I’ve been pretty coddled for most of the recent segment of this book tour. Flying, staying in big city hotels. Now it’s back to me driving myself down the concrete superslab. Tin in the wind, as the truckers say. Getting ready to hit the hay in a let-it-remain-nameless motel right now. My car the only car in the lot. Electrical outlets loose in the wall. Lid falling off the wall heater. Coffeemaker defunct. Orange water out the bathtub spout. Non-smoking room that smells like a waterlogged house during overhaul (smoke-eaters will get that one). Book tour is funny that way…one day I’ve got a doorman, the next day the door doesn’t even latch right. I am lucky that my publisher meets me halfway…although they fly me to the big cities and put me in the big hotels (they have deals with the big hotels) (they also sometimes finance sushi, and I won’t pretend I don’t like it) they also let me drive myself to small towns and sleep in your standard freeway-exit motels. I say “let me” because this kind of road-dogging stretches the tour budget, allowing us to make far more stops than I would if we went big-time all the time.
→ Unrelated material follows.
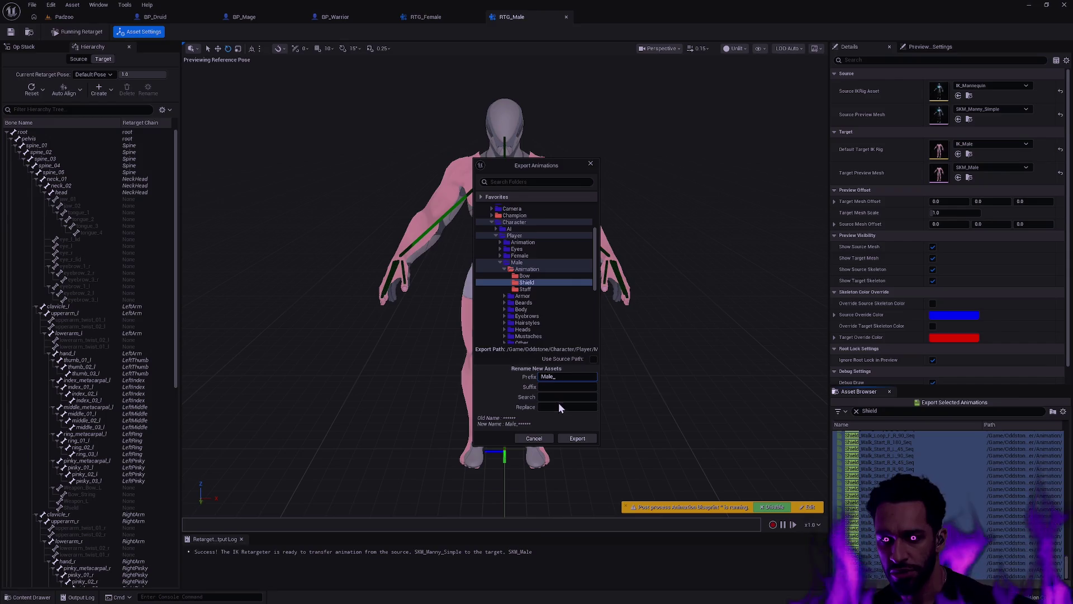
{"action": "left_click", "coordinate": [573, 438]}
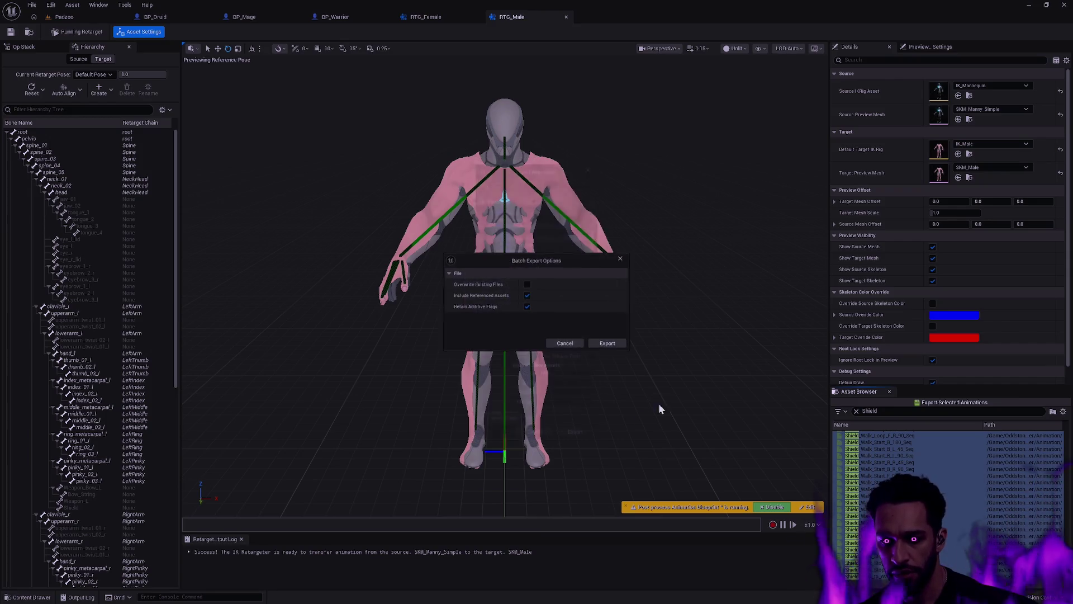
{"action": "left_click", "coordinate": [607, 344]}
And I say “us” because there are people I never meet — travel directors, publicists, sales people, shipping people — working behind the scenes just so I can show up at an event like tonight – in a funky bookstore in Montague, Michigan, only to find a welcoming group of people, stacks of books, and general good will. This is disjointed, because it is late, but what I’m trying to convey here is that even for a small solo act like me — a guy whose entire entourage fits in the driver’s seat of his rental car — there are many, many people to thank. I get to see the friendly faces, shake the hands, and sign the books, but me writing the books ain’t the half of it.
After midnight. Driving to Chicago in the morning. Grateful.
And they had a guitar tonight. I sang one song. For my wife. See you soon.